TEXTO EXTRAÍDO:

⟨

SEÑOR, DÉJALA TODAVÍA ESTE AÑO
El camino cuaresmal de
renovación personal y comunitaria, que nos lleva hasta la Pascua del Señor,
continúa avanzando. Hoy llegamos al domingo tercero, por lo que se puede decir
que estamos ya en el ecuador de este tiempo.
La Palabra de Dios que
hemos escuchado este domingo, de manera particular el evangelio, nos dirige una
llamada muy seria a la conversión, que es el eje de la Cuaresma.
En la primera lectura,
se nos narra un momento decisivo en la historia de Israel: la manifestación de
Dios Yahvé a Moisés. Este había tenido que abandonar forzosamente Egipto por
participar en la muerte de un hombre egipcio que maltrataba a un israelita.
Ahora se ganaba la vida como pastor de ovejas y cabras en el desierto. Pero, en
la montaña del Horeb, le aguardaba un encuentro que cambiaría su vida para
siempre. La zarza que ardía sin consumirse es la señal visible de que una
presencia misteriosa de Dios lo llena todo.
En el contexto de aquel
tiempo, en aquellas culturas, era muy habitual que existiesen montes sagrados y
que se creyera que una gran variedad de dioses habitaba los lugares y tenían
poderes diferentes. Quizás Moisés, que había crecido rodeado del politeísmo de
los egipcios, creyera que aquel que le hablaba también era un dios de la
montaña. Por eso le pregunta su nombre. Pero este no es un dios con minúsculas;
es Dios, aquel que no necesita un nombre ni una representación, porque es el
Creador, el Único, el que da la existencia a cuanto existe.

⟩

OBJETIVO 1: Extrae del listado todas las líneas que contienen la cadena "offsetDistance", distinguiendo entre mayúsculas y minúsculas.
El listado no guarda ninguna relación con el texto sobre la Cuaresma.

LISTADO:
⟨

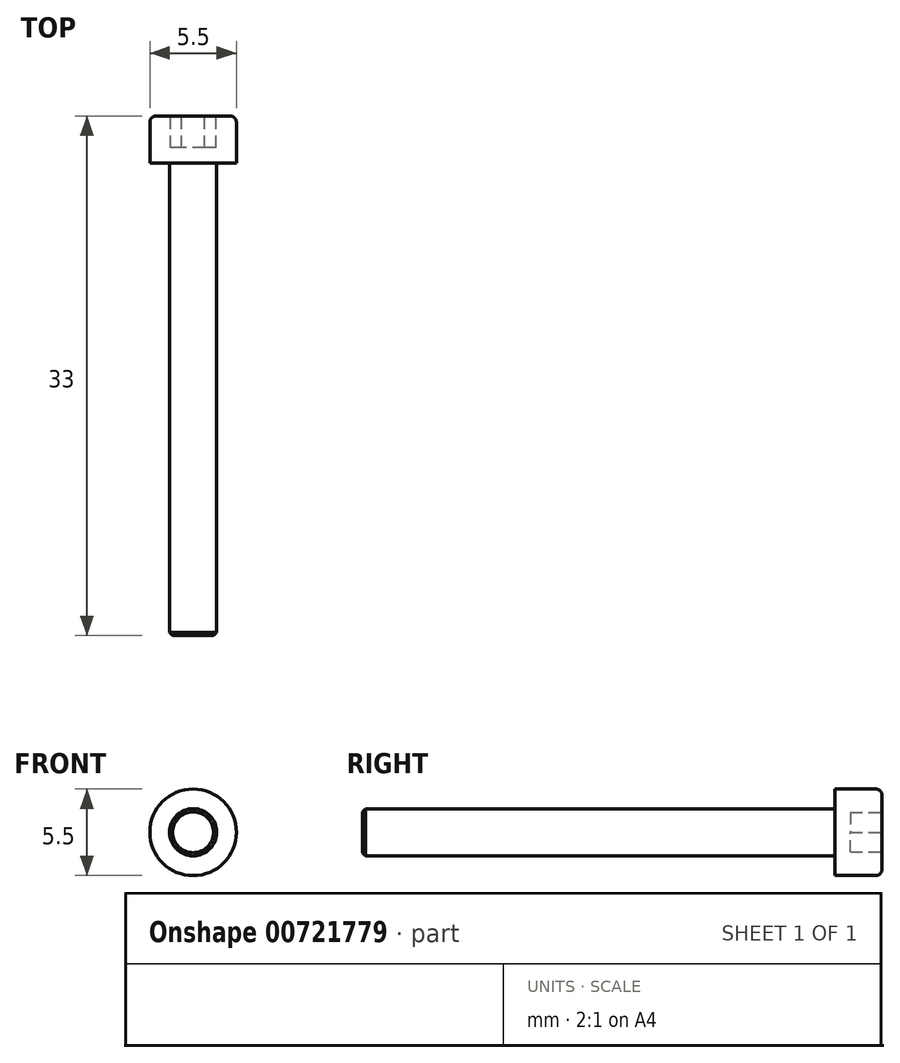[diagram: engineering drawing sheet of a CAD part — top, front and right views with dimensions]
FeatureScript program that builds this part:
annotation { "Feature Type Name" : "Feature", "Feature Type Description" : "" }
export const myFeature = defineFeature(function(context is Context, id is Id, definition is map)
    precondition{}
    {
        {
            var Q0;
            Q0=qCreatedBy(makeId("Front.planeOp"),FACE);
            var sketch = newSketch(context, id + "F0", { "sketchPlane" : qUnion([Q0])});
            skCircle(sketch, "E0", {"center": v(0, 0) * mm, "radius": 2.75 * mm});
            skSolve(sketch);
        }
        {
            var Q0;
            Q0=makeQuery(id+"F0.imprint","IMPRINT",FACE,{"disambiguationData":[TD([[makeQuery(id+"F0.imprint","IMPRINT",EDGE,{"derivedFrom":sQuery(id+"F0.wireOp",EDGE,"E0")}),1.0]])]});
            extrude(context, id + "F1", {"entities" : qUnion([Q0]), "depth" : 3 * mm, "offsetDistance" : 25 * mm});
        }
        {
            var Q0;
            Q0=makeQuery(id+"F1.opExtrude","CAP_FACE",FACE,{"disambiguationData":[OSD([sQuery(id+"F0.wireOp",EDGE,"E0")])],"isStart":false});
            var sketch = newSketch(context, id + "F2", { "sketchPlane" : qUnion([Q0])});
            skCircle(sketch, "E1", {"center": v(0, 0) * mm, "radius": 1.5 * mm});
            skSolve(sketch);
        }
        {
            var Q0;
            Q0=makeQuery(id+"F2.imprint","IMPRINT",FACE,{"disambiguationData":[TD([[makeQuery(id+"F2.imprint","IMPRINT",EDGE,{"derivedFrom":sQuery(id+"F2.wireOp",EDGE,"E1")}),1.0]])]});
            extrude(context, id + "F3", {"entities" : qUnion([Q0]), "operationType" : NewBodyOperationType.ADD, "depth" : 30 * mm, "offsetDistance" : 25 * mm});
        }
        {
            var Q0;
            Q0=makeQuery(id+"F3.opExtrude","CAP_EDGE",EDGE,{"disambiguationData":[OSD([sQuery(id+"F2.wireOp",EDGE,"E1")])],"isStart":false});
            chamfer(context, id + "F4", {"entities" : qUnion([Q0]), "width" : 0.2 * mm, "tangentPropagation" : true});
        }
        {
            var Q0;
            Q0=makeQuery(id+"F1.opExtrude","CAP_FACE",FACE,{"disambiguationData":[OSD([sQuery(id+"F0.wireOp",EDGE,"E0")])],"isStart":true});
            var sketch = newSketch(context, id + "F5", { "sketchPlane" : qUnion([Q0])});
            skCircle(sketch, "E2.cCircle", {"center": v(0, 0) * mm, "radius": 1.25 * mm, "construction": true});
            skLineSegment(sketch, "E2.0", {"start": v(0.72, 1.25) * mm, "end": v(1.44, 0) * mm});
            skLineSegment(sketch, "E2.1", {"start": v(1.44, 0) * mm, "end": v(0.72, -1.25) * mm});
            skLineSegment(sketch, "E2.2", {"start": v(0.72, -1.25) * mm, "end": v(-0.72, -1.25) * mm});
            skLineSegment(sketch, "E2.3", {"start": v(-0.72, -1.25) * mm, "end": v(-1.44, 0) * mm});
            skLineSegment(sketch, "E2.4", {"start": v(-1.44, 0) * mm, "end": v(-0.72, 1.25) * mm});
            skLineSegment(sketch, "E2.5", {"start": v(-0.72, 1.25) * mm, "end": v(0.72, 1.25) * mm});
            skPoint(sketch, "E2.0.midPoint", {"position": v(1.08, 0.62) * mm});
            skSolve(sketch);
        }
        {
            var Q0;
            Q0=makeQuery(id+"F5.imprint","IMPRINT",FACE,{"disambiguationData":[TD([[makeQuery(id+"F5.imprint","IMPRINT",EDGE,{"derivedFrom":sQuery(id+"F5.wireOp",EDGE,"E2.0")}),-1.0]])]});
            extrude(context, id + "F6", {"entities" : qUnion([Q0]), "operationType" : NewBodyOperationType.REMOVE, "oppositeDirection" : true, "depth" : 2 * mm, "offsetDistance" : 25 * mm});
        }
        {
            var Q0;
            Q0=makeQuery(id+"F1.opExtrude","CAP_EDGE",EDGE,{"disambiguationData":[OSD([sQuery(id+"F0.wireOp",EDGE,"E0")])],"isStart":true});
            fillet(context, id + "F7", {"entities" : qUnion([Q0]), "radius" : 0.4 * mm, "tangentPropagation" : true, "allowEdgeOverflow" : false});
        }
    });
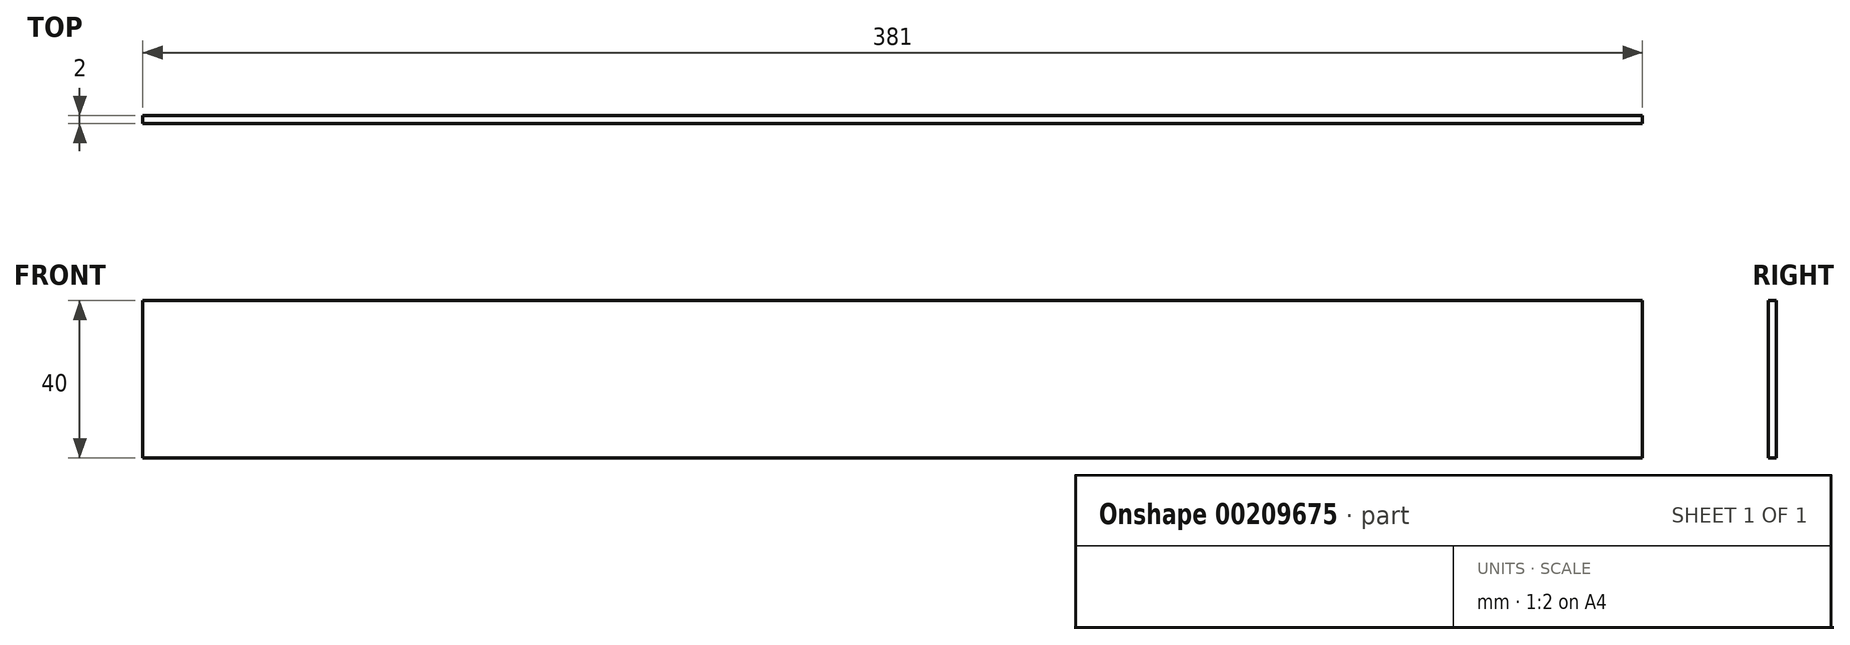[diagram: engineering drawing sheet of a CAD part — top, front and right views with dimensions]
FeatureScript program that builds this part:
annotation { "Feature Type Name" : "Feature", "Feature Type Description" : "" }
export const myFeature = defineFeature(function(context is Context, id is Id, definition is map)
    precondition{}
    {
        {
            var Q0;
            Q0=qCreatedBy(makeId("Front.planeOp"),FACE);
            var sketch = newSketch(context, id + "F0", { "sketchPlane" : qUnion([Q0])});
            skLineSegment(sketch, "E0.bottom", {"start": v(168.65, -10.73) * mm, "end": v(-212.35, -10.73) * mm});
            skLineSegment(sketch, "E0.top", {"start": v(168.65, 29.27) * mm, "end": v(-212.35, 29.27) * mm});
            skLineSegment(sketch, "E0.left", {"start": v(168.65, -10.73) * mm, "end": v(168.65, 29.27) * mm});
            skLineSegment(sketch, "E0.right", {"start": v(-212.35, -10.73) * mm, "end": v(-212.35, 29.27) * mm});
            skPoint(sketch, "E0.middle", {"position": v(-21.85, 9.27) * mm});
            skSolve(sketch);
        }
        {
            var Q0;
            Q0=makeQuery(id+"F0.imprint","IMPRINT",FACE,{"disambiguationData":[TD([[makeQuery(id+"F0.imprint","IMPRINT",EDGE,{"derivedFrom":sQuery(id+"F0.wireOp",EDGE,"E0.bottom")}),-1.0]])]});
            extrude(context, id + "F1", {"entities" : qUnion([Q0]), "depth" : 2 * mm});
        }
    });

⟩
⟨

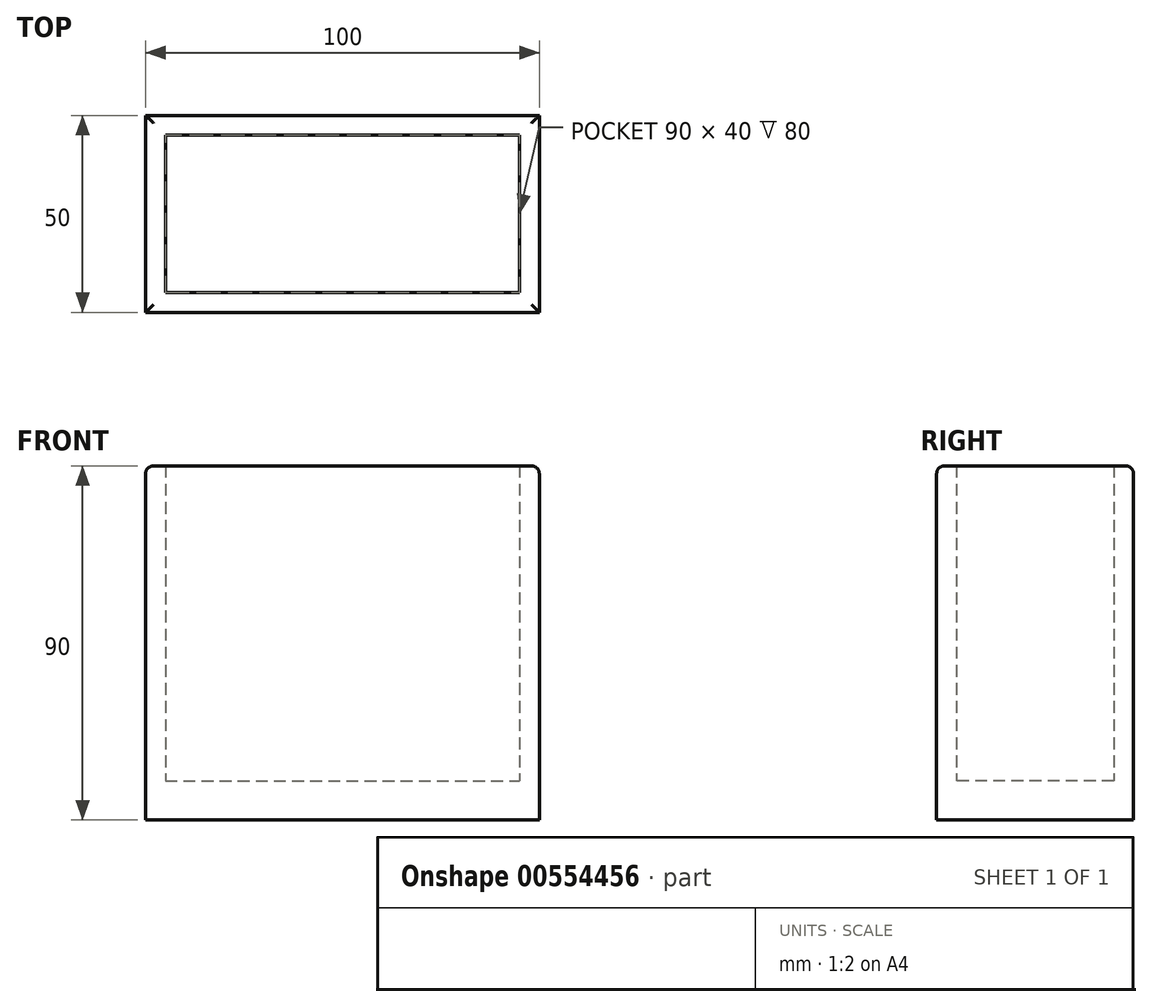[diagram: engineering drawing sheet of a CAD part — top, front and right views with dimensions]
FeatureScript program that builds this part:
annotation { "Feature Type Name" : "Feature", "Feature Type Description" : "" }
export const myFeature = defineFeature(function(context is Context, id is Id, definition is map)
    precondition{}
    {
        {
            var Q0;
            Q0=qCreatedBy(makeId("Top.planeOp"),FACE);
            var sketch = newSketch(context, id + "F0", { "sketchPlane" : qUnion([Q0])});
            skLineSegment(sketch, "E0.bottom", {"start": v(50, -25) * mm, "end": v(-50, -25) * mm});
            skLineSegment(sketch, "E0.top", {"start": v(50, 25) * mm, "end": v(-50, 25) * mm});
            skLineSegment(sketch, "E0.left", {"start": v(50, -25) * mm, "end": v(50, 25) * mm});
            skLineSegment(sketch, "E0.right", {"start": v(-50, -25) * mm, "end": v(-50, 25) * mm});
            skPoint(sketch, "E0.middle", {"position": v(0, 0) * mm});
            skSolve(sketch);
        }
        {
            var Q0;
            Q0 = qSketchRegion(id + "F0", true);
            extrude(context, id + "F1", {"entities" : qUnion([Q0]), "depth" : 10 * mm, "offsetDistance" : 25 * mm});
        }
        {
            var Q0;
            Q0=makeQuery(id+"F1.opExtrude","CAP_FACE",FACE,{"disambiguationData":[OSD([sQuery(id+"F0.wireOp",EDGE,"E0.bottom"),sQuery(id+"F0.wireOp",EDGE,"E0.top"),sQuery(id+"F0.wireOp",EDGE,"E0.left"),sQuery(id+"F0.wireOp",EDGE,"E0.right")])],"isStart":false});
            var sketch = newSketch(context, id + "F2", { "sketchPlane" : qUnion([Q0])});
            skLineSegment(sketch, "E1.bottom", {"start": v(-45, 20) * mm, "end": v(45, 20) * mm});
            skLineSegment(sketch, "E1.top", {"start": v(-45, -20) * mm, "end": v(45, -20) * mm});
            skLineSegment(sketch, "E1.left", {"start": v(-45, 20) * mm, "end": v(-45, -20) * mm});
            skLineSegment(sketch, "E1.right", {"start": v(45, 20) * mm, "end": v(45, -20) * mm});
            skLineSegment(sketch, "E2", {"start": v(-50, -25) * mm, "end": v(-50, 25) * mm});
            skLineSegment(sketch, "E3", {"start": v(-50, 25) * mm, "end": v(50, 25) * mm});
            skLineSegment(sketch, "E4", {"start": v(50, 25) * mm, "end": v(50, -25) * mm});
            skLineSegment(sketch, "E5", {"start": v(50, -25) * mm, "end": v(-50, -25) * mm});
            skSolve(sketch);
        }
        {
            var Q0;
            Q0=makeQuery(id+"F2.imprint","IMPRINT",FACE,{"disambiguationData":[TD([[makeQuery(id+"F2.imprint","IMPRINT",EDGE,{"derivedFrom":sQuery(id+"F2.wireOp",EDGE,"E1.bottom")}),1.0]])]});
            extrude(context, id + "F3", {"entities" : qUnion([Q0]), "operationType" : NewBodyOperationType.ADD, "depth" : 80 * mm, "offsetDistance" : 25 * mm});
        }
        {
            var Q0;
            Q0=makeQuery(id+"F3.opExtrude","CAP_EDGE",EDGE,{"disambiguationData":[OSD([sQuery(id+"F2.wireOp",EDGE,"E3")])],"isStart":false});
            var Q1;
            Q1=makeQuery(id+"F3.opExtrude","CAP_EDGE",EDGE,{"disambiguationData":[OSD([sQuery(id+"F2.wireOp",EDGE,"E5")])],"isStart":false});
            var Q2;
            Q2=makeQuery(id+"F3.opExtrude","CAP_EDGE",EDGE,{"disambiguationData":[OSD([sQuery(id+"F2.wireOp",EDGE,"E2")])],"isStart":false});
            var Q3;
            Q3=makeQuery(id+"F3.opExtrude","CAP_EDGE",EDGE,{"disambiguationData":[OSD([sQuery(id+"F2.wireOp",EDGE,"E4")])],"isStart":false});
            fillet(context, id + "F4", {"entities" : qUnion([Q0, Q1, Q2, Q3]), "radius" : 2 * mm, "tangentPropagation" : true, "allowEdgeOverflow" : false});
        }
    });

⟩

OBJETIVO 2: Reproduce íntegro el texto sobre la Cuaresma, sin cambiar nada.

RESULTADO DE LA TAREA 1:
            extrude(context, id + "F1", {"entities" : qUnion([Q0]), "depth" : 3 * mm, "offsetDistance" : 25 * mm});
            extrude(context, id + "F3", {"entities" : qUnion([Q0]), "operationType" : NewBodyOperationType.ADD, "depth" : 30 * mm, "offsetDistance" : 25 * mm});
            extrude(context, id + "F6", {"entities" : qUnion([Q0]), "operationType" : NewBodyOperationType.REMOVE, "oppositeDirection" : true, "depth" : 2 * mm, "offsetDistance" : 25 * mm});
            extrude(context, id + "F1", {"entities" : qUnion([Q0]), "depth" : 10 * mm, "offsetDistance" : 25 * mm});
            extrude(context, id + "F3", {"entities" : qUnion([Q0]), "operationType" : NewBodyOperationType.ADD, "depth" : 80 * mm, "offsetDistance" : 25 * mm});

RESULTADO DE LA TAREA 2:
SEÑOR, DÉJALA TODAVÍA ESTE AÑO
El camino cuaresmal de
renovación personal y comunitaria, que nos lleva hasta la Pascua del Señor,
continúa avanzando. Hoy llegamos al domingo tercero, por lo que se puede decir
que estamos ya en el ecuador de este tiempo.
La Palabra de Dios que
hemos escuchado este domingo, de manera particular el evangelio, nos dirige una
llamada muy seria a la conversión, que es el eje de la Cuaresma.
En la primera lectura,
se nos narra un momento decisivo en la historia de Israel: la manifestación de
Dios Yahvé a Moisés. Este había tenido que abandonar forzosamente Egipto por
participar en la muerte de un hombre egipcio que maltrataba a un israelita.
Ahora se ganaba la vida como pastor de ovejas y cabras en el desierto. Pero, en
la montaña del Horeb, le aguardaba un encuentro que cambiaría su vida para
siempre. La zarza que ardía sin consumirse es la señal visible de que una
presencia misteriosa de Dios lo llena todo.
En el contexto de aquel
tiempo, en aquellas culturas, era muy habitual que existiesen montes sagrados y
que se creyera que una gran variedad de dioses habitaba los lugares y tenían
poderes diferentes. Quizás Moisés, que había crecido rodeado del politeísmo de
los egipcios, creyera que aquel que le hablaba también era un dios de la
montaña. Por eso le pregunta su nombre. Pero este no es un dios con minúsculas;
es Dios, aquel que no necesita un nombre ni una representación, porque es el
Creador, el Único, el que da la existencia a cuanto existe.